Transcribed page contents
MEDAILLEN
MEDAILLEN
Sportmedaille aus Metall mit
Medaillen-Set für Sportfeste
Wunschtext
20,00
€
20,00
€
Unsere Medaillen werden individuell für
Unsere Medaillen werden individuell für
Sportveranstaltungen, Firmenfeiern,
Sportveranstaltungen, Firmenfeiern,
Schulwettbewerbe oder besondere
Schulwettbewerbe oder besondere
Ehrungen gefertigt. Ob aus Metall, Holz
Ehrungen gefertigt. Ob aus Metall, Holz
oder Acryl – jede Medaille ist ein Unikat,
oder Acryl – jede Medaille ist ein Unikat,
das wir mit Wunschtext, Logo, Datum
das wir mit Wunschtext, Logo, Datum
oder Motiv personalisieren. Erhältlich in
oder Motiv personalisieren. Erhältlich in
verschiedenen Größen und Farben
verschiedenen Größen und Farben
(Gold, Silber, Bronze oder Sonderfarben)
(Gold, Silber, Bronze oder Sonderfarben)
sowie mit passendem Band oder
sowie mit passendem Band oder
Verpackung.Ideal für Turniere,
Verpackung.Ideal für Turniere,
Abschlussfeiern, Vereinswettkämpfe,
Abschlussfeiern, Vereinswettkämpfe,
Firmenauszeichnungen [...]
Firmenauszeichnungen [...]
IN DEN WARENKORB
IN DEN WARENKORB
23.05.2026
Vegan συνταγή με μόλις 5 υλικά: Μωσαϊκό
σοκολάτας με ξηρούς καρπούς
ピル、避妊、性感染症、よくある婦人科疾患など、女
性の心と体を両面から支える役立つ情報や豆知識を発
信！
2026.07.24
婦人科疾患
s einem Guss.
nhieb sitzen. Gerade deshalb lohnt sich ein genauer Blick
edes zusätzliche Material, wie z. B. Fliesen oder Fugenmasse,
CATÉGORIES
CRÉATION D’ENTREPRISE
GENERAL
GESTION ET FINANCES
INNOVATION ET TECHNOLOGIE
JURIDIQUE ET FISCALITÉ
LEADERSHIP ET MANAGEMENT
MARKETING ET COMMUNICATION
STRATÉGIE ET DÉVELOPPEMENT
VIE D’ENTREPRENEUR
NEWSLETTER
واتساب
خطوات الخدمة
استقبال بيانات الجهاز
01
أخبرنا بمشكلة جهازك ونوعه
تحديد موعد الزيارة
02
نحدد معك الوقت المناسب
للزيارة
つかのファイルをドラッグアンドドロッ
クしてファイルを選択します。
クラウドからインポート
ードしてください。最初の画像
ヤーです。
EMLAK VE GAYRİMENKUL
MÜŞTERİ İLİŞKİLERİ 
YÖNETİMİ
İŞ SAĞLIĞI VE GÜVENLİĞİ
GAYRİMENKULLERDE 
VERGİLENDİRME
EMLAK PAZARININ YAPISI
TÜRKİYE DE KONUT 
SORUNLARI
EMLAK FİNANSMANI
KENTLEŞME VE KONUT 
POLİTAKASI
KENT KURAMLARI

EXERCISE REQUIREMENTS:
Type out the entries once more, precisely.

RESPONSE TO THE EXERCISE:
MEDAILLEN
MEDAILLEN
Sportmedaille aus Metall mit
Medaillen-Set für Sportfeste
Wunschtext
20,00
€
20,00
€
Unsere Medaillen werden individuell für
Unsere Medaillen werden individuell für
Sportveranstaltungen, Firmenfeiern,
Sportveranstaltungen, Firmenfeiern,
Schulwettbewerbe oder besondere
Schulwettbewerbe oder besondere
Ehrungen gefertigt. Ob aus Metall, Holz
Ehrungen gefertigt. Ob aus Metall, Holz
oder Acryl – jede Medaille ist ein Unikat,
oder Acryl – jede Medaille ist ein Unikat,
das wir mit Wunschtext, Logo, Datum
das wir mit Wunschtext, Logo, Datum
oder Motiv personalisieren. Erhältlich in
oder Motiv personalisieren. Erhältlich in
verschiedenen Größen und Farben
verschiedenen Größen und Farben
(Gold, Silber, Bronze oder Sonderfarben)
(Gold, Silber, Bronze oder Sonderfarben)
sowie mit passendem Band oder
sowie mit passendem Band oder
Verpackung.Ideal für Turniere,
Verpackung.Ideal für Turniere,
Abschlussfeiern, Vereinswettkämpfe,
Abschlussfeiern, Vereinswettkämpfe,
Firmenauszeichnungen [...]
Firmenauszeichnungen [...]
IN DEN WARENKORB
IN DEN WARENKORB
23.05.2026
Vegan συνταγή με μόλις 5 υλικά: Μωσαϊκό
σοκολάτας με ξηρούς καρπούς
ピル、避妊、性感染症、よくある婦人科疾患など、女
性の心と体を両面から支える役立つ情報や豆知識を発
信！
2026.07.24
婦人科疾患
s einem Guss.
nhieb sitzen. Gerade deshalb lohnt sich ein genauer Blick
edes zusätzliche Material, wie z. B. Fliesen oder Fugenmasse,
CATÉGORIES
CRÉATION D’ENTREPRISE
GENERAL
GESTION ET FINANCES
INNOVATION ET TECHNOLOGIE
JURIDIQUE ET FISCALITÉ
LEADERSHIP ET MANAGEMENT
MARKETING ET COMMUNICATION
STRATÉGIE ET DÉVELOPPEMENT
VIE D’ENTREPRENEUR
NEWSLETTER
واتساب
خطوات الخدمة
استقبال بيانات الجهاز
01
أخبرنا بمشكلة جهازك ونوعه
تحديد موعد الزيارة
02
نحدد معك الوقت المناسب
للزيارة
つかのファイルをドラッグアンドドロッ
クしてファイルを選択します。
クラウドからインポート
ードしてください。最初の画像
ヤーです。
EMLAK VE GAYRİMENKUL
MÜŞTERİ İLİŞKİLERİ 
YÖNETİMİ
İŞ SAĞLIĞI VE GÜVENLİĞİ
GAYRİMENKULLERDE 
VERGİLENDİRME
EMLAK PAZARININ YAPISI
TÜRKİYE DE KONUT 
SORUNLARI
EMLAK FİNANSMANI
KENTLEŞME VE KONUT 
POLİTAKASI
KENT KURAMLARI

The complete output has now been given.